There was no imperative for the government to seize on this issue. It would make more sense for Canada to steer the G8 and G20 into areas where we have already shown leadership, such as the management of the financial system, as indeed the Prime Minister is now doing. Maternal health may be a motherhood issue (pun intended) that everyone can support, but approaching it in terms of government-to-government foreign aid will mainly help international bureaucrats and Third World politicians. A better course would be to raise the standard of living in Third World countries by reducing trade barriers and encouraging foreign investment.

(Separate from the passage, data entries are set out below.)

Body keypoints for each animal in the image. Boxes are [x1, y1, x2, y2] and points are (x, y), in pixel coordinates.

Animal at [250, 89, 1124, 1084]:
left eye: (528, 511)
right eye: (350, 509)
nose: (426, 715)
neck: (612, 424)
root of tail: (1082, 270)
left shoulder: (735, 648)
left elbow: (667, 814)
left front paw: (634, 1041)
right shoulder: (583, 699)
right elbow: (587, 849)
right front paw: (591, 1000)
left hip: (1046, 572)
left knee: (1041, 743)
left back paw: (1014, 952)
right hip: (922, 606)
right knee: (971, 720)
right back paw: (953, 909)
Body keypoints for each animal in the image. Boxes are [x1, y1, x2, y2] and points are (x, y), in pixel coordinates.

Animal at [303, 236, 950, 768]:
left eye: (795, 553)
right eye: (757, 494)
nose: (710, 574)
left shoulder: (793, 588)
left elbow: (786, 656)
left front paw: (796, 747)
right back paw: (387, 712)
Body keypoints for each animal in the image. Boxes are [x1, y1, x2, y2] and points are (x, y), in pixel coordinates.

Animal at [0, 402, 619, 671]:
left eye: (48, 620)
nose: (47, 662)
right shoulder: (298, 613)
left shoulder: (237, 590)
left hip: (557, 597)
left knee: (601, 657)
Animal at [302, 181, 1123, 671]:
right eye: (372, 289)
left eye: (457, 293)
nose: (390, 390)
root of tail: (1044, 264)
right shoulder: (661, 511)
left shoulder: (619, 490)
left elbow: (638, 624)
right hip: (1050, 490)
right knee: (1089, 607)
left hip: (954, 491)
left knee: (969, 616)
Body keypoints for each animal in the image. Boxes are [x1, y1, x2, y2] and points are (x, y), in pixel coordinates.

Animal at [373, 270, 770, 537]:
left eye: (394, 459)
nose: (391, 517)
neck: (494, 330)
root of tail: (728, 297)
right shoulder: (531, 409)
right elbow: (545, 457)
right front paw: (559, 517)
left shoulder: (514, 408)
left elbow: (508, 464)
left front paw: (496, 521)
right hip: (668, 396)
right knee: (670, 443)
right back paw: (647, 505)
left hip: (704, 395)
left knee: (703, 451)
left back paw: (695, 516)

And then there is Gay Pride. Everyone loves a good costume party, even if the dress code is leather chaps and Stetsons for Calgary cowboys and leather hot pants and feather boas for Toronto gays. But why should the federal government subsidize any of this? The government was right to cut off the Toronto Gay Pride parade, but it should also have cut off the Calgary Stampede and all other regional festivals without some demonstrable intellectual or artistic value. To its credit, the government did indeed reduce this year's subsidy to the Calgary Stampede, but not enough to make Torontonians forgive the slight to their Gay Pride.

Again, the basic issue is government subsidies to festivals in the name of economic stimulus. This program is supposed to be temporary, so let's hope it really does disappear. In the meantime, however, cutting Gay Pride while continuing to support other festivals, even on a reduced scale, allows the government's opponents to paint it as homophobic.

Mr. Harper used to argue that the Conservative Party had to contain both fiscal conservative and social conservative wings, and that the key to holding them together was to reduce the role of government in society. With smaller government, fiscal conservatives would applaud lower taxes and less regulation, while social conservatives would have less reason to fear that government was bent on destabilizing the natural family and traditional morality. Mr. Harper's analysis was correct, as shown by these political difficulties his government has faced when it has enlarged rather than restricted the sphere of government.

In any case, reality is about to take over in our new era of soaring deficits. Some may see it as bad news that there won't be any federal money for regional festivals or grandiose foreign-aid initiatives or uneconomic green projects. But the good news is that there will be fewer contrived issues to fight over.

Tom Flanagan is professor of political science at the University of Calgary and a former Conservative campaign manager.